- Source: Jonaya Kemper
Jonaya Kemper is an American game design academic and game writer/designer. Kemper's work includes LARP, tabletop role-playing games, and computer games. Kemper coined the term and developed the theory of "emancipatory bleed."
Academic work in games
Kemper developed the theory of emancipatory bleed in live-action games as a way of analyzing how players with marginalized identities can achieve political liberation through embodying imaginary characters.

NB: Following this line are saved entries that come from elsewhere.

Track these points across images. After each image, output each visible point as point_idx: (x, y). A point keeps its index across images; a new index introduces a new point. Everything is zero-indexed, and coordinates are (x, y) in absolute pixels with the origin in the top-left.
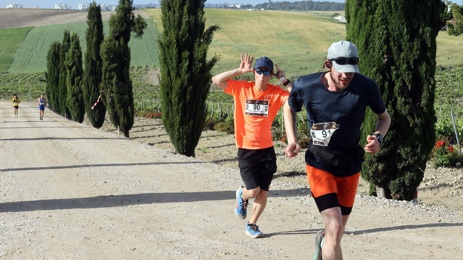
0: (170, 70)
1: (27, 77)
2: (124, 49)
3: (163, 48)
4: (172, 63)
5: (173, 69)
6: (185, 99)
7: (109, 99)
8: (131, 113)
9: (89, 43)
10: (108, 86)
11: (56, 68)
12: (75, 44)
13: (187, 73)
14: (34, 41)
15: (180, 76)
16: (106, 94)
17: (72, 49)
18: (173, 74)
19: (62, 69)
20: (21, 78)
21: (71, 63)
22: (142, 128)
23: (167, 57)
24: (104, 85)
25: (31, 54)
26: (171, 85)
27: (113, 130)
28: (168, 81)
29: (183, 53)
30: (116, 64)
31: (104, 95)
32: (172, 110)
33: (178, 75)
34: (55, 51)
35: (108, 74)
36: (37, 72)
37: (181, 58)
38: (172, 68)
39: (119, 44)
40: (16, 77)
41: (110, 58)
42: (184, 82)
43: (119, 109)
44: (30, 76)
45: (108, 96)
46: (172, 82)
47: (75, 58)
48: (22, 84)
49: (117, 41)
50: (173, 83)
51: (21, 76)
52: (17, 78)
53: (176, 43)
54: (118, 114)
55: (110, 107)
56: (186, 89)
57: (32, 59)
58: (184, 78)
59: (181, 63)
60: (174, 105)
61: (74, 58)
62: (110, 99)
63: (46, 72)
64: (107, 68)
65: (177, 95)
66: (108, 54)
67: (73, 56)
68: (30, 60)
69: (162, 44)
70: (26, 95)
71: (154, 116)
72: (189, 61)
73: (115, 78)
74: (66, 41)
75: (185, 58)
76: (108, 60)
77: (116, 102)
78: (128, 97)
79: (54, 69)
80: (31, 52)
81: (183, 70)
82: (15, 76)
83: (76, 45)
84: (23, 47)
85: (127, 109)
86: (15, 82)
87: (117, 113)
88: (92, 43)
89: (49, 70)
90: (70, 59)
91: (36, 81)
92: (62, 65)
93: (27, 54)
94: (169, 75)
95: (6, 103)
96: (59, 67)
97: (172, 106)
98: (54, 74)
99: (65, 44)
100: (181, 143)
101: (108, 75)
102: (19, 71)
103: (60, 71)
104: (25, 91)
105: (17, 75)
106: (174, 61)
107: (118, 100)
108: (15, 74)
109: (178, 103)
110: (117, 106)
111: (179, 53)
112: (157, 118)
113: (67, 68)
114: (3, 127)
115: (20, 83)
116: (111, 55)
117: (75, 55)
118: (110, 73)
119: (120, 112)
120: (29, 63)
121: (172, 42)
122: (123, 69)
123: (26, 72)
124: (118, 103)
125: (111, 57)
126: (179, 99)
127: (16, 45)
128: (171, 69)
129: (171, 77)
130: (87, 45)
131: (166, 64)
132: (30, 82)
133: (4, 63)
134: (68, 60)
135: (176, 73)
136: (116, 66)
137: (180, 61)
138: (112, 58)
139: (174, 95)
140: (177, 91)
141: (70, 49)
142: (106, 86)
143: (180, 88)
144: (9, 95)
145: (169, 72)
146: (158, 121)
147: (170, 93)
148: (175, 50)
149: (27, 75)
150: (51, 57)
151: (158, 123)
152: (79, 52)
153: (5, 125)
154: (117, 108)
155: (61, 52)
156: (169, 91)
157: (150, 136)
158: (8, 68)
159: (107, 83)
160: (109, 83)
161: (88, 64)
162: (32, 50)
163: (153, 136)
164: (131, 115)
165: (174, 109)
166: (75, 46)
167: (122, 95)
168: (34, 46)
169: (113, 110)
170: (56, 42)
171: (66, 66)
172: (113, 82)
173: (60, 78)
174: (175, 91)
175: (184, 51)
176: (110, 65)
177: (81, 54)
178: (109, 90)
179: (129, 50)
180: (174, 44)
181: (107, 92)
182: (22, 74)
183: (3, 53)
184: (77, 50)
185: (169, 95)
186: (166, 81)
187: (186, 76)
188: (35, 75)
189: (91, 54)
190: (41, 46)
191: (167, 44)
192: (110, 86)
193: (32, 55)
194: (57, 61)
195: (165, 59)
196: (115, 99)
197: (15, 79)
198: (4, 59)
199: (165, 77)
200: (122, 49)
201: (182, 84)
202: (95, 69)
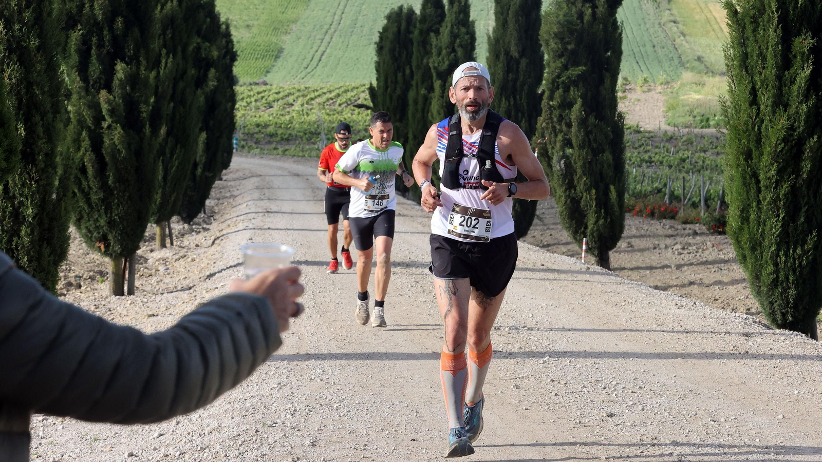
0: (757, 87)
1: (316, 97)
2: (605, 28)
3: (739, 25)
4: (764, 68)
5: (767, 85)
6: (797, 171)
7: (559, 162)
8: (616, 204)
9: (502, 8)
10: (558, 127)
11: (400, 75)
12: (460, 13)
13: (807, 97)
14: (336, 4)
15: (786, 106)
16: (553, 148)
17: (449, 25)
18: (766, 99)
19: (417, 77)
20: (300, 99)
21: (447, 63)
22: (629, 243)
23: (749, 50)
24: (548, 124)
25: (327, 38)
26: (759, 129)
27: (548, 245)
28: (750, 118)
29: (797, 41)
30: (584, 68)
31: (547, 152)
32: (759, 202)
33: (780, 102)
34: (399, 31)
35: (558, 93)
36: (342, 84)
37: (791, 56)
38: (763, 82)
39: (594, 14)
40: (287, 96)
41: (566, 49)
42: (796, 124)
43: (586, 191)
44: (325, 93)
45: (556, 154)
46: (762, 121)
47: (456, 48)
48: (303, 115)
49: (588, 5)
50: (764, 126)
51: (301, 94)
52: (290, 99)
53: (777, 11)
54: (582, 203)
55: (562, 186)
56: (800, 143)
57: (328, 51)
58: (797, 113)
59: (789, 70)
60: (767, 187)
61: (454, 51)
62: (562, 162)
63: (371, 84)
64: (559, 77)
65: (776, 158)
66: (562, 39)
67: (452, 43)
68: (324, 52)
69: (736, 12)
70: (314, 144)
71: (657, 211)
72: (813, 63)
73: (577, 107)
74: (429, 5)
75: (803, 54)
76: (560, 56)
77: (579, 171)
78: (610, 157)
79: (396, 77)
80: (327, 32)
81: (795, 87)
82: (286, 93)
83: (461, 16)
84: (307, 18)
85: (607, 192)
86: (284, 108)
87: (578, 202)
88: (509, 9)
89: (382, 78)
90: (444, 51)
91: (340, 109)
92: (418, 67)
93: (318, 37)
94: (754, 101)
95: (264, 162)
96: (408, 71)
97: (759, 191)
98: (395, 89)
99: (428, 11)
100: (781, 294)
101: (560, 96)
102: (294, 81)
103: (414, 83)
104: (311, 133)
105: (292, 91)
106: (771, 62)
107: (584, 166)
108: (286, 87)
109: (777, 182)
110: (581, 183)
111: (786, 41)
112: (665, 218)
113: (434, 75)
114: (266, 227)
115: (298, 112)
116: (569, 43)
117: (458, 40)
118: (567, 90)
119: (589, 200)
120: (320, 60)
121: (767, 8)
122: (601, 81)
123: (312, 83)
124: (585, 174)
125: (569, 47)
126: (780, 172)
127: (289, 13)
128: (762, 85)
129: (759, 108)
130: (496, 14)
131: (747, 71)
132: (324, 108)
133: (256, 59)
134: (439, 54)
135: (774, 96)
136: (584, 73)
137: (786, 62)
138: (574, 53)
139: (766, 159)
140: (776, 146)
141: (444, 24)
142: (554, 128)
143: (785, 140)
144: (270, 143)
145: (754, 92)
146: (667, 227)
147: (755, 154)
148: (775, 31)
149: (317, 91)
150: (387, 45)
151: (670, 232)
152: (467, 33)
153: (268, 219)
154: (580, 187)
155: (416, 32)
156: (752, 146)
157: (654, 264)
158: (268, 72)
159: (555, 119)
160: (561, 118)
161: (495, 65)
162: (329, 28)
163: (663, 267)
164: (616, 208)
165: (765, 199)
166: (457, 18)
167: (596, 152)
168: (336, 17)
169: (570, 191)
170: (401, 8)
171: (433, 71)
172: (573, 117)
173: (411, 102)
174: (769, 149)
175: (798, 34)
176: (567, 69)
177: (473, 38)
178: (560, 137)
179: (619, 31)
180: (773, 12)
181: (555, 142)
182: (302, 87)
183: (255, 32)
184: (463, 30)
185: (752, 159)
186: (744, 117)
187: (804, 106)
188: (337, 91)
189: (507, 40)
190: (354, 18)
191: (752, 12)
192: (564, 128)
193: (329, 40)
194: (404, 56)
195: (744, 58)
196: (576, 163)
197: (285, 101)
198: (259, 49)
199: (743, 108)
200: (601, 26)
201: (792, 128)
202: (515, 81)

Emancipatory bleed includes Kemper's concept of "navigational play." Kim Eggleston for Vox Media summarized navigational play as, "using games to imagine yourself differently, in a way that might feel safer than in your real life." Kemper also developed guidelines to design games for players with intersectional identities and an auto-ethnographic process for LARP research and documentation.
As Game Design Lead in Carnegie Mellon's computer science department's Human-Computer Interaction Institute, Kemper conducted professional research on human-robot interactions in educational games and racial and gender biases in the design of children's games.
Game writing and design
Kemper co-wrote Thirsty Sword Lesbians (Evil Hat Productions), winning a Nebula Award for Best Game Writing and ENNIE Awards for "Best Game" and "Product of the Year." Kemper wrote a game based on Bram Stoker's Dracula novel called Feeding Lucy in the LARP anthology Honey & Hot Wax (Pelgrane Press). Kemper wrote Tales from the Corner Coven, a short tabletop role-playing game about bodega cats in Brooklyn, for Simon & Schuster's The Ultimate Micro-RPG Book. Kelly Knox for Nerdist called Tales from the Corner Coven "bewitching" and said, "We want to play right meow."
Kemper also wrote the adventure "The Little Mx. Scare-All Pageant" for Visigoths vs. Mall Goths by Lucian Kahn and contributed writing to 7th Sea.